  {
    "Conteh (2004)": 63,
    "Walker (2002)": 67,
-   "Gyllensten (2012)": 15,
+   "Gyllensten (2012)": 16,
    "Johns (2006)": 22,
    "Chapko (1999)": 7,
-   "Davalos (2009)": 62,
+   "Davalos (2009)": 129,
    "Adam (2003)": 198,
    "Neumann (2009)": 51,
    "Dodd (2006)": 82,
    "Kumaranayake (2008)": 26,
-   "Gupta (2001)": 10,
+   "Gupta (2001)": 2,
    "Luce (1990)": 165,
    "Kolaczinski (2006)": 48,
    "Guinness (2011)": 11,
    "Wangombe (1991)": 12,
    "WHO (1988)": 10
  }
....
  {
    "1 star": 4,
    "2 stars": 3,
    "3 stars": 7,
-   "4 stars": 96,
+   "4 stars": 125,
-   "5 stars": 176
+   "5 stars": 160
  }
....
_Task prompt_: Among the lines of the material, find those holding the word "Gyllensten" and return them.

_Answer to this task_:
-   "Gyllensten (2012)": 15,
+   "Gyllensten (2012)": 16,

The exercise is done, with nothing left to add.